The Republican extremists think giving more power to Biden is wrong (they’re anti-authoritarian on this) but giving all power to Trump would be virtuous (because they’re authoritarian on that). And we got into our trouble with gun ownership thanks to Ronald Reagan and his authoritarian enthusiasm for the NRA 45 years ago. So what does authoritarianism suggest other than being bossy?
One more: “moral equivalence.” The idea of “moral equivalence” is that in broadcasting two opposing views are, while opposing, equal in value. We are moral when we allow both views to have equally loud voices, when we balance our broadcasts to give 5 minutes to honest journalism and 5 to a defense of January 6 Patriots — the fanatics who stormed The Hill. In my humble opinion, giving both voices equal time and volume isn’t moral; it’s nuts.
About a year-and-a-half ago, in this space, I wrote:
I’ve been known to quote writer and historian Garry Wills who told us, ‘The problem with words is, they have meaning.’ He had a point. We can’t use words indiscriminately making them mean what we want them to mean. They already have meaning even before I get to them….
So I noticed when some Republicans who wanted to dilute the violence of the January 6 assault on our nation changed the words. Rioters and thugs… became (who could believe this?) ‘tourists visiting the Capitol.’ The mob violence, by all definitions an insurrection, was transmuted in Republican speak to ‘a group of law-abiding Americans expressing themselves.’
C’mon on now. …As nearly as I can tell, we can’t get there from here. (November 22, 2021)
We don’t have a word for the obscene number of deaths thanks to the AK-15. When Biden says we should outlaw such weapons, he doesn’t have the language that moves a recalcitrant and moribund Congress.
The Governor of Texas notes the deaths mounting on his watch and calls them “a tragedy.” Like a hurricane. Or an accident. Something worthy of “our prayers.” Those are words; they can’t possibly be misunderstood for the truth.

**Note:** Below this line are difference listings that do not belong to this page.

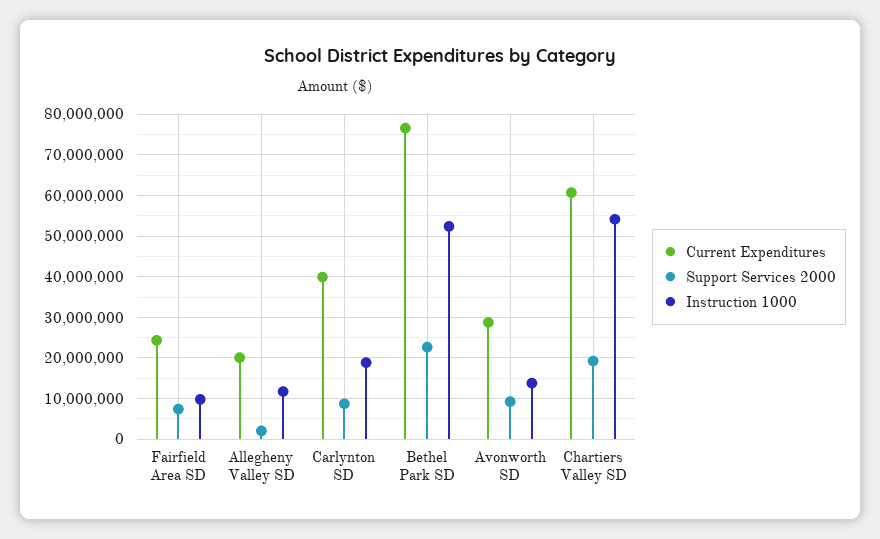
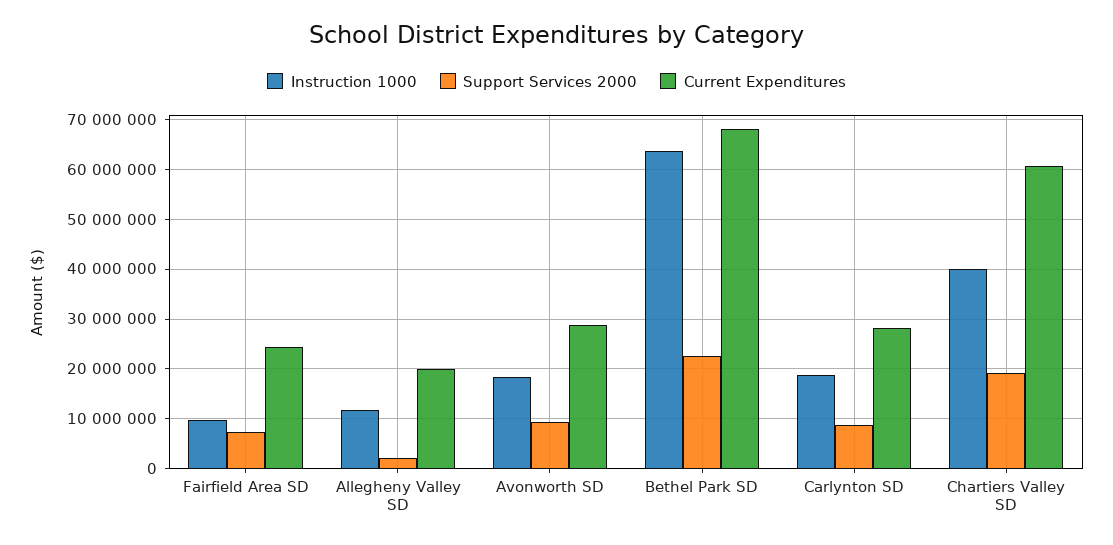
  {
    "Current Expenditures": {
      "Fairfield Area SD": 24000000,
      "Allegheny Valley SD": 20000000,
-     "Carlynton SD": 40000000,
+     "Carlynton SD": 28000000,
-     "Bethel Park SD": 76000000,
+     "Bethel Park SD": 68000000,
      "Avonworth SD": 28000000,
      "Chartiers Valley SD": 60000000
    },
    "Support Services 2000": {
      "Fairfield Area SD": 8000000,
      "Allegheny Valley SD": 2000000,
      "Carlynton SD": 8000000,
      "Bethel Park SD": 22000000,
      "Avonworth SD": 10000000,
      "Chartiers Valley SD": 20000000
    },
    "Instruction 1000": {
      "Fairfield Area SD": 10000000,
      "Allegheny Valley SD": 12000000,
      "Carlynton SD": 18000000,
-     "Bethel Park SD": 52000000,
+     "Bethel Park SD": 64000000,
-     "Avonworth SD": 14000000,
+     "Avonworth SD": 18000000,
-     "Chartiers Valley SD": 54000000
+     "Chartiers Valley SD": 40000000
    }
  }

The truth is that an AK-15 launches small rockets that, when encountering the human body, flatten out to destroy flesh, organs and bone. They blew the face off a young Texas woman this past weekend. A six-year-old’s body was, literally, shredded. And I’m told this is sad and I should pray about it? Really?
The brutality of AK-15s when used to slaughter people young and old is beyond words. We’ve got democracy, authoritarianism and moral equivalence. They’re baffling enough. But amid all the words and all their meanings, we have no label for staggering, gun-based cruelty and blatantly hypocritical politicians.
We see the blood flow, hear the wails of the wounded, listen to hypocritical politicians and we’re mute. No words do justice. It is, all of it, unspeakable.